There is an easy & totally viable solution: make GPUArrays depend on ComputationalResources, and use it to dispatch on different implementations. Think of it as "FileIO for processing power."

SimonDanisch commented 7 years ago

But that doesn't solve the installation problem, does it? And a prerequisite for that would be putting the backends into separate packages, which I really can't commit to right now. The kind of installation magic we have in FileIO is pretty much what @tkelman argues against, I think!

Dispatching works totally fine with GPUArrays, so I don't see right away what that would solve.

timholy commented 7 years ago

Yes, you'd put the backends in their relevant packages. So in Clustering.jl you'd have

using ComputationalResources, Requires

@require GPUArrays begin
    kmeans(::CUDANativeResource, args...) = 
end

(CUDANativeResource isn't in ComputationalResources yet, but it could be.) Since Requires is much more sane on 0.6, personally I think this is pretty reasonable.

It solves the installation problem by bypassing it: you only have to worry about the installation of GPUArrays if you want to use it. Clustering depends on two tiny packages, ComputationalResources and Requires, rather than a big package like GPUArrays. Likewise, you don't end up needing ClusteringWithGPUArrays.jl or anything crazy like that.

SimonDanisch commented 7 years ago

I see, so you meant solving the problem here ;) Fair enough! I wanted to solve the problem by having GPUArrays so easy to install, that it actually wouldn't be a problem to just include it into Clustering, which i think is desirable anyways. Making GPU packages easy to install would be a huge win :)

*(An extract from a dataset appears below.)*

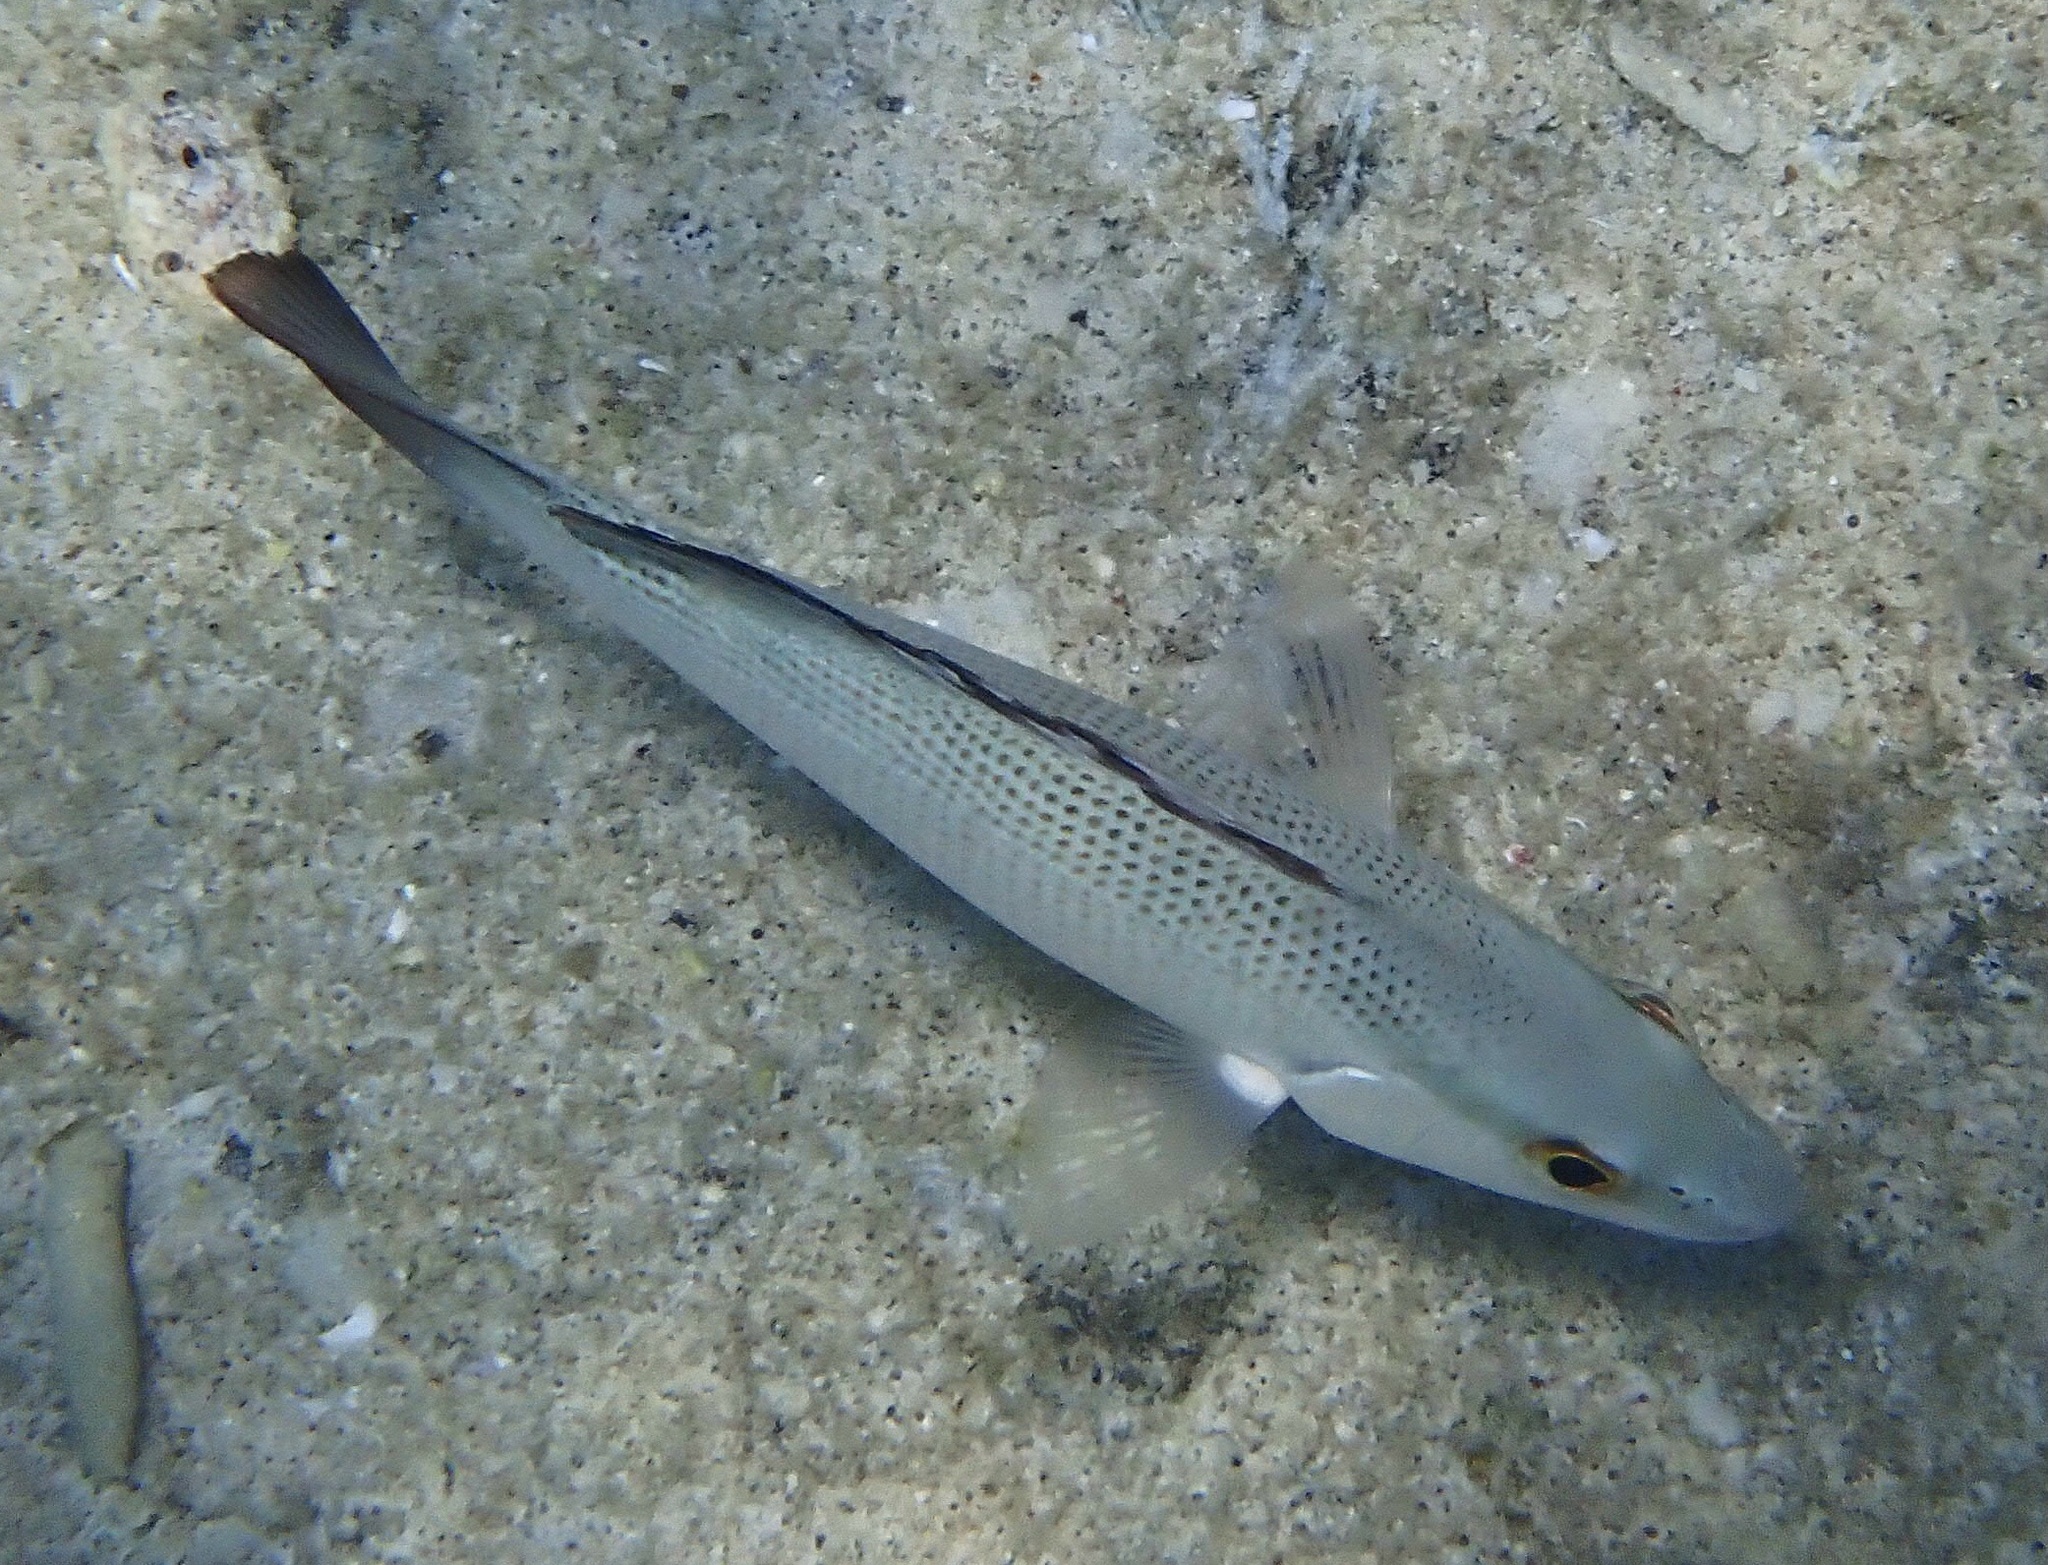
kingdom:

tkelman commented 7 years ago

Requires still isn't precompile-compatible with the optional code, but https://github.com/JuliaLang/julia/pull/21743 would put in place something that would be.

annimesh2809 commented 7 years ago

@annimesh2809 did you verify correctness?

Yes, I verified the correctness of the implementation with tests similar to those in tests/kmeans.jl (only the non-weighted version)

Did you start Julia with JULIA_NUM_THREADS=8 julia -O3 ?

Yep, I exported the environment variable (although I set it to 4) and without the extra optimization (-O3).